Referring to FIG. 1, in the embodiment of the present invention, the motor 7 may be an axial flux motor or a radial flux motor. In some embodiments, the motor 7 includes a stator fixed to the support 4 and a rotor, and the rotor of the motor 7 drives the first scroll 11 to rotate by driving the driving member 3 to rotate.

In the compressor according to the embodiments of the present invention, the heat shield may guide a medium into the suction passage 65.

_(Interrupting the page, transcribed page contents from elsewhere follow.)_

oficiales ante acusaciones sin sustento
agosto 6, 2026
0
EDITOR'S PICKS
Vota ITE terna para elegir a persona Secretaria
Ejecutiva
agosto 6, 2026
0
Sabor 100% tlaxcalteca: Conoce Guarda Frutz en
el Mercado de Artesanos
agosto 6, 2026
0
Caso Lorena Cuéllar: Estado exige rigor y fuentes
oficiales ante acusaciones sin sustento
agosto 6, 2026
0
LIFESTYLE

According to the embodiments of the present invention, the compressor is equipped with a heat shield to block transfer of heat from the high-temperature refrigerant to the vicinity of the scroll cover, thereby mitigating the impact of the high-temperature medium discharged from the compression chamber on the to-be-compressed medium sucked into the compression chamber formed by the first and second scrolls. It can reduce the degree of overheating of the to-be-compressed medium sucked into the compression chamber formed by the first and second scrolls. In addition, the heat shield is easy to manufacture and mount.

Although the above embodiments have been described, some features of the above embodiments may be combined to form new embodiments.

While the present disclosure has been illustrated and described with respect to a particular embodiment thereof, it should be appreciated by those of ordinary skill in the art that various modifications to this disclosure may be made without departing from the spirit and scope of the present disclosure.